**DATA FOR THIS TASK:**
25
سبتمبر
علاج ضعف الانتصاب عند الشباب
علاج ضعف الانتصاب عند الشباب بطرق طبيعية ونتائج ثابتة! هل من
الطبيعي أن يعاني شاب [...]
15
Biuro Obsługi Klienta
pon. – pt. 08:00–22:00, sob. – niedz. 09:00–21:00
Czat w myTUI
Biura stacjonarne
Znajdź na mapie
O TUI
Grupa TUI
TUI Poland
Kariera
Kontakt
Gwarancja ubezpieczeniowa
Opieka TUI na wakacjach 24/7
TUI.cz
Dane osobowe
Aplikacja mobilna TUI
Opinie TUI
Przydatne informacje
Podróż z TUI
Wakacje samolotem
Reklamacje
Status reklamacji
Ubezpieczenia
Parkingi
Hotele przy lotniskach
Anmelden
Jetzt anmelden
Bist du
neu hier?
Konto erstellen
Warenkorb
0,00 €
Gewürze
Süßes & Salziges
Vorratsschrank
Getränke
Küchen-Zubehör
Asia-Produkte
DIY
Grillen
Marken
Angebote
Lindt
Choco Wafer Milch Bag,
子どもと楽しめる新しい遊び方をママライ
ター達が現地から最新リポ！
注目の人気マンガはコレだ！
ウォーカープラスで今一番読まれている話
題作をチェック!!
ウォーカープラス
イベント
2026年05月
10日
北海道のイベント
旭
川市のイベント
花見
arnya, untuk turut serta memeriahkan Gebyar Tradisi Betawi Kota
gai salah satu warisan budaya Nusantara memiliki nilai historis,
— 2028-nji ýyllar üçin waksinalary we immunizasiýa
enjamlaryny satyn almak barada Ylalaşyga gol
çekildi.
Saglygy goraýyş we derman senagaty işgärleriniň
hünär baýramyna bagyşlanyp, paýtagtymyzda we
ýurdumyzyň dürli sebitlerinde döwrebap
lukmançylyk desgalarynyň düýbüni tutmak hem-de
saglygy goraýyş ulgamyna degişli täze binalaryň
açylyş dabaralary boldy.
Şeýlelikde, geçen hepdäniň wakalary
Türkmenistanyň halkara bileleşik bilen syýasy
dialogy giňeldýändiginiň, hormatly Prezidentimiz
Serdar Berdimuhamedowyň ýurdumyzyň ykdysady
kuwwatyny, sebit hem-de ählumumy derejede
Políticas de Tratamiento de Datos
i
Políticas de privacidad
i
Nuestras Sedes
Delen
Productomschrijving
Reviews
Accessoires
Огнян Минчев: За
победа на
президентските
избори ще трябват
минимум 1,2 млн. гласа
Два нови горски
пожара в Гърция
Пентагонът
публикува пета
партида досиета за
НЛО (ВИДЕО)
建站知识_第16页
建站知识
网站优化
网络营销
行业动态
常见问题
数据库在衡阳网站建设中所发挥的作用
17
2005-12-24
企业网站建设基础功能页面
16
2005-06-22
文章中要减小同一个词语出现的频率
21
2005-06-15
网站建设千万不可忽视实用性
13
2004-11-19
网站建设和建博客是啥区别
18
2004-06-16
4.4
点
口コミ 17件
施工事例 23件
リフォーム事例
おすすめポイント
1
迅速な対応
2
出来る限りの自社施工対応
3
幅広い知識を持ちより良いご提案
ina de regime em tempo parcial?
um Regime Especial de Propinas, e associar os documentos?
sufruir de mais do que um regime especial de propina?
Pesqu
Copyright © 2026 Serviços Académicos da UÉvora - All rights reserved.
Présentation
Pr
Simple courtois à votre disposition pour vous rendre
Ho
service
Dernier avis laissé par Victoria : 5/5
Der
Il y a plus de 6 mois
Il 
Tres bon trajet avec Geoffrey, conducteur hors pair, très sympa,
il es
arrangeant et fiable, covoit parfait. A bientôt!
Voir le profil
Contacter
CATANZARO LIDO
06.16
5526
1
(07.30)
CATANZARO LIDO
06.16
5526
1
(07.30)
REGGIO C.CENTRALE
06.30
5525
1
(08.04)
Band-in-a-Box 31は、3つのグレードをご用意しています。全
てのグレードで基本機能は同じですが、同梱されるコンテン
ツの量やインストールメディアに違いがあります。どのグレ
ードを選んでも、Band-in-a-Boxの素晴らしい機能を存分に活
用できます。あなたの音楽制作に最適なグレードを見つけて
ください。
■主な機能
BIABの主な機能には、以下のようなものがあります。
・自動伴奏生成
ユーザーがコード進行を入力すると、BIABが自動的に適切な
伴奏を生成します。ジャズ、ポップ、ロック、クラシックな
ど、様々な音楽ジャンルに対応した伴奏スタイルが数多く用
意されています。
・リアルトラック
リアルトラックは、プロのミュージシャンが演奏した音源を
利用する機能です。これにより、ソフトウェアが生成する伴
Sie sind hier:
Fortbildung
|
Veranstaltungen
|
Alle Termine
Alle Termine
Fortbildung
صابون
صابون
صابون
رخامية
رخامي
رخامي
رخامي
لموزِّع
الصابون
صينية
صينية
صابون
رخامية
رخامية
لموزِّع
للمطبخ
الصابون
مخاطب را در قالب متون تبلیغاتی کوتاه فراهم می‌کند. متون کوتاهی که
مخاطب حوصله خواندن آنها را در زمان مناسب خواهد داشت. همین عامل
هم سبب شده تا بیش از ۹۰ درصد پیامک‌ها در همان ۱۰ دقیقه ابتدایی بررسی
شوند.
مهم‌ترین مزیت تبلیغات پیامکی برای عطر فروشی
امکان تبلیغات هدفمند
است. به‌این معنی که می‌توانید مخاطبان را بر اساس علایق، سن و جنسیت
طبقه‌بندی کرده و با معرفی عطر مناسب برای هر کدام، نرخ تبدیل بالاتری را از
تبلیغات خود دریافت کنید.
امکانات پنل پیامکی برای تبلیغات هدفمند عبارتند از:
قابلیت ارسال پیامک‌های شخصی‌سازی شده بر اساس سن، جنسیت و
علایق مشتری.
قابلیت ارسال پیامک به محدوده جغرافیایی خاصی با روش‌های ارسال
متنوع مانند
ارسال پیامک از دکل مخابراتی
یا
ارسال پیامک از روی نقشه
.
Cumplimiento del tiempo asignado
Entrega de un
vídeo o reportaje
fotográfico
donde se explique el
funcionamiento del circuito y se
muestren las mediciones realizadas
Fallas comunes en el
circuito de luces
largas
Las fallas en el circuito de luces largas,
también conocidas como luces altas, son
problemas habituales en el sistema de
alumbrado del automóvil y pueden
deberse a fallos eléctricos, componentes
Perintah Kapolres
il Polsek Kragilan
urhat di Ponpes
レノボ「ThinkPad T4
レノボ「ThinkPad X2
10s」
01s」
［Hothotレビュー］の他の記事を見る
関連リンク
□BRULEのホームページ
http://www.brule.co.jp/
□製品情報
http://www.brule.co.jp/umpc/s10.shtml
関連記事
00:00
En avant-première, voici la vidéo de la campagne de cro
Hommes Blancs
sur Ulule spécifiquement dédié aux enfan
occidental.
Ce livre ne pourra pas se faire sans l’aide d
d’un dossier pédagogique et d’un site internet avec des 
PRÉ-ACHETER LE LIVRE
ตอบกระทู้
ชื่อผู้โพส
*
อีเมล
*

**TASK:** Word for word, restate the data above from its first line down to and including the line with "Opieka TUI na wakacjach 24/7".

**EXERCISE SOLUTION:**
25
سبتمبر
علاج ضعف الانتصاب عند الشباب
علاج ضعف الانتصاب عند الشباب بطرق طبيعية ونتائج ثابتة! هل من
الطبيعي أن يعاني شاب [...]
15
Biuro Obsługi Klienta
pon. – pt. 08:00–22:00, sob. – niedz. 09:00–21:00
Czat w myTUI
Biura stacjonarne
Znajdź na mapie
O TUI
Grupa TUI
TUI Poland
Kariera
Kontakt
Gwarancja ubezpieczeniowa
Opieka TUI na wakacjach 24/7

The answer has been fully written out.